DATASET ENTRIES →
————
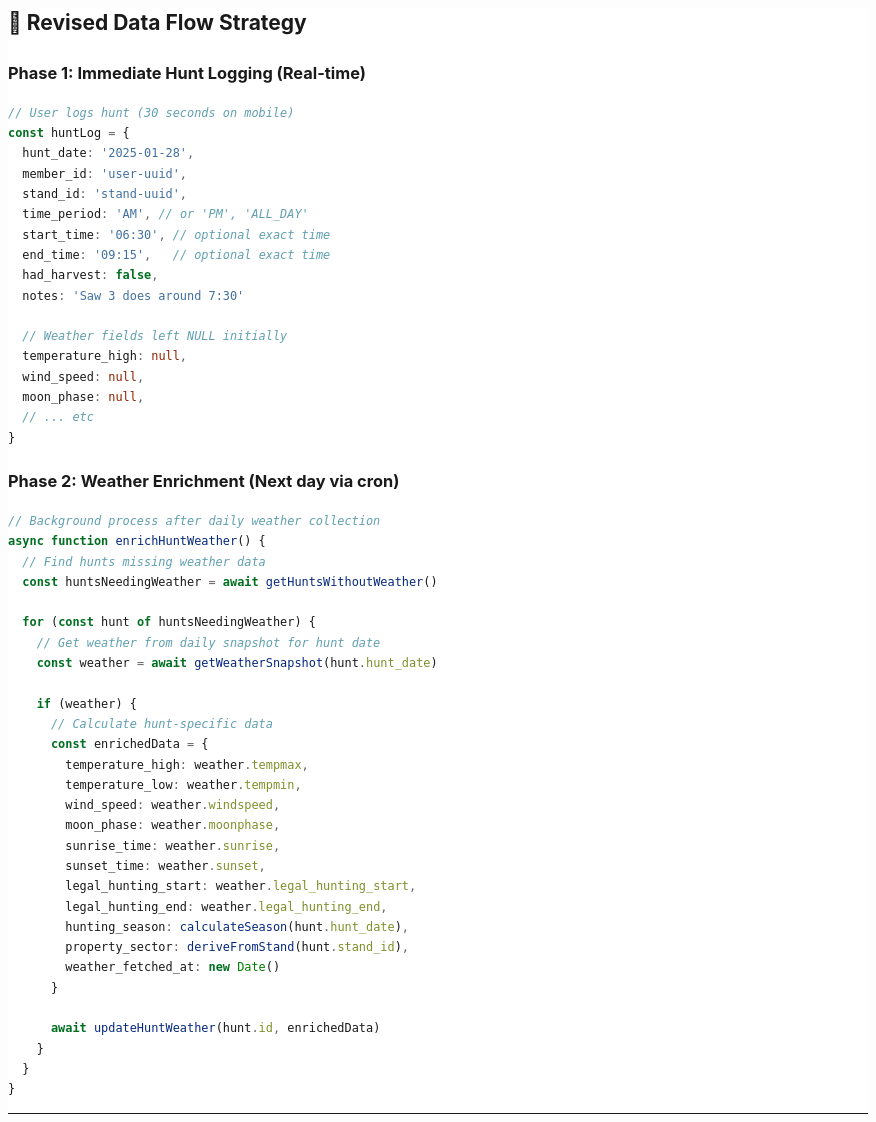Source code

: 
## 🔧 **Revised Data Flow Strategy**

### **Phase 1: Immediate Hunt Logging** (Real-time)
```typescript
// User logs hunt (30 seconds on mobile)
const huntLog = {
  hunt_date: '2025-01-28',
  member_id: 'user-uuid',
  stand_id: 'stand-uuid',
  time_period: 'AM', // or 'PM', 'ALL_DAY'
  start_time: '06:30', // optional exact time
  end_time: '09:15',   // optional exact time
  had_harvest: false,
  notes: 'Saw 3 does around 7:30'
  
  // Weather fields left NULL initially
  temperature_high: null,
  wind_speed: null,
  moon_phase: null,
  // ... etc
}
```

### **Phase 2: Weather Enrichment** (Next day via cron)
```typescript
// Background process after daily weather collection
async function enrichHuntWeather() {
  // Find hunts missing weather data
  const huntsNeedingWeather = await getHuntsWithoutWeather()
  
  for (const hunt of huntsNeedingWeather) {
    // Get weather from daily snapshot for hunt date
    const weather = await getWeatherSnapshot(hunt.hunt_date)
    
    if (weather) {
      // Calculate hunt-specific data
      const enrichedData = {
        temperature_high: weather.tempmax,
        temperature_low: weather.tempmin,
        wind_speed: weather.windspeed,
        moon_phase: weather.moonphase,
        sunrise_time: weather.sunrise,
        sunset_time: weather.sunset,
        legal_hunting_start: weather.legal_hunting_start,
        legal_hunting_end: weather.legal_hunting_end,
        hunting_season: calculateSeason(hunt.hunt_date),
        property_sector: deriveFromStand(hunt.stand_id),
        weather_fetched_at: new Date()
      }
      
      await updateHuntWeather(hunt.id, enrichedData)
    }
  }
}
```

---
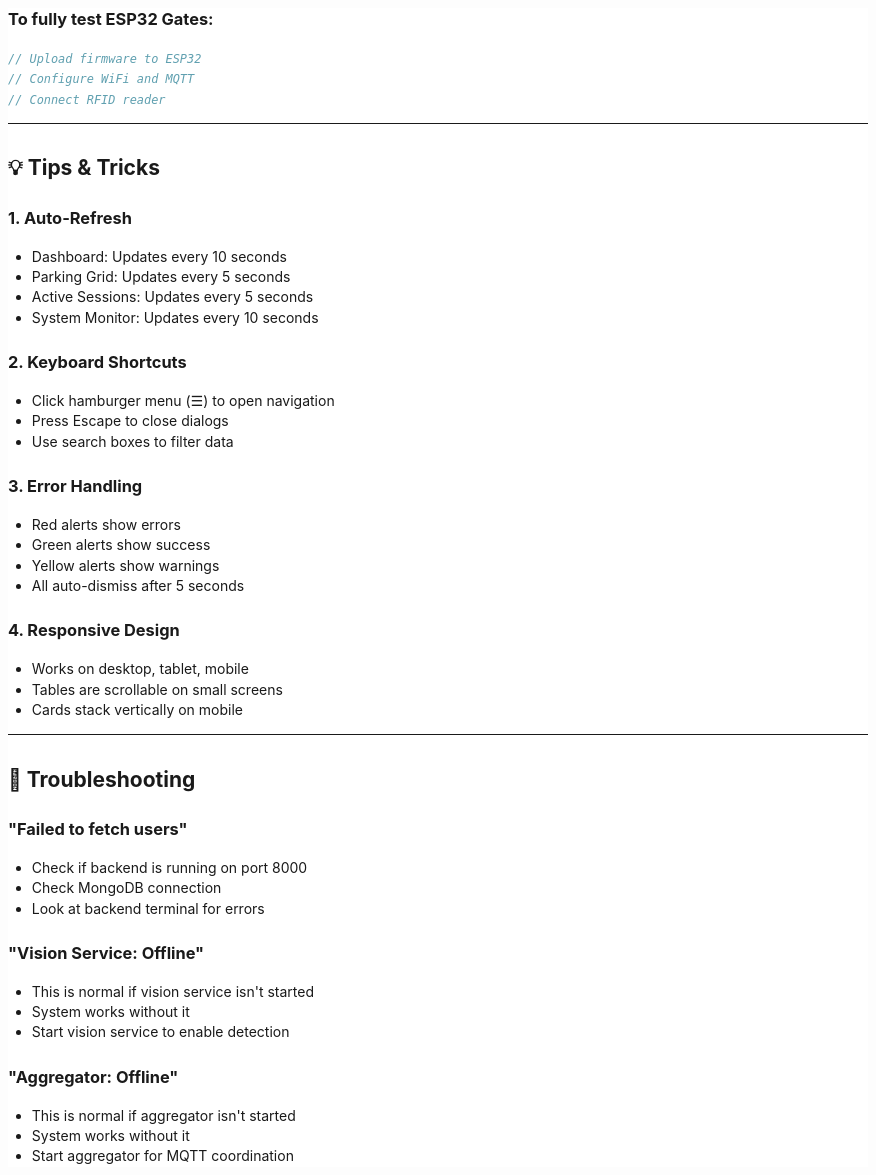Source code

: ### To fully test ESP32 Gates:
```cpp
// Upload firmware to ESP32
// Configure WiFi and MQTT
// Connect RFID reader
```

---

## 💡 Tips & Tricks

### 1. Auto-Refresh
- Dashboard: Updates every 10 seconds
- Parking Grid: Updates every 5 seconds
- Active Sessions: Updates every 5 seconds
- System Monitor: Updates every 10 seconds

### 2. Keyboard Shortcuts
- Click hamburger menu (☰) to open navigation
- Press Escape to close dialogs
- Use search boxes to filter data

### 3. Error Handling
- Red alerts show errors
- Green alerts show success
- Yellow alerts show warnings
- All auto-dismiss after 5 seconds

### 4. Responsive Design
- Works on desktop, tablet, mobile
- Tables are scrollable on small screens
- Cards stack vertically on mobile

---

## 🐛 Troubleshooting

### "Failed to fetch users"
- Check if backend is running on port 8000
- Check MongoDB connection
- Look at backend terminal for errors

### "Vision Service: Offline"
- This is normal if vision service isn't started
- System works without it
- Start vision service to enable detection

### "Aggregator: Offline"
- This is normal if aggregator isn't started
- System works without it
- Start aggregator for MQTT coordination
————
EXERCISE DETAILS → Keep both end lines and retype everything in the records above from the line containing "- Parking Grid: Updates every 5 seconds" through the line containing "- Look at backend terminal for errors", exactly, with nothing else.

TASK OUTPUT →
- Parking Grid: Updates every 5 seconds
- Active Sessions: Updates every 5 seconds
- System Monitor: Updates every 10 seconds

### 2. Keyboard Shortcuts
- Click hamburger menu (☰) to open navigation
- Press Escape to close dialogs
- Use search boxes to filter data

### 3. Error Handling
- Red alerts show errors
- Green alerts show success
- Yellow alerts show warnings
- All auto-dismiss after 5 seconds

### 4. Responsive Design
- Works on desktop, tablet, mobile
- Tables are scrollable on small screens
- Cards stack vertically on mobile

---

## 🐛 Troubleshooting

### "Failed to fetch users"
- Check if backend is running on port 8000
- Check MongoDB connection
- Look at backend terminal for errors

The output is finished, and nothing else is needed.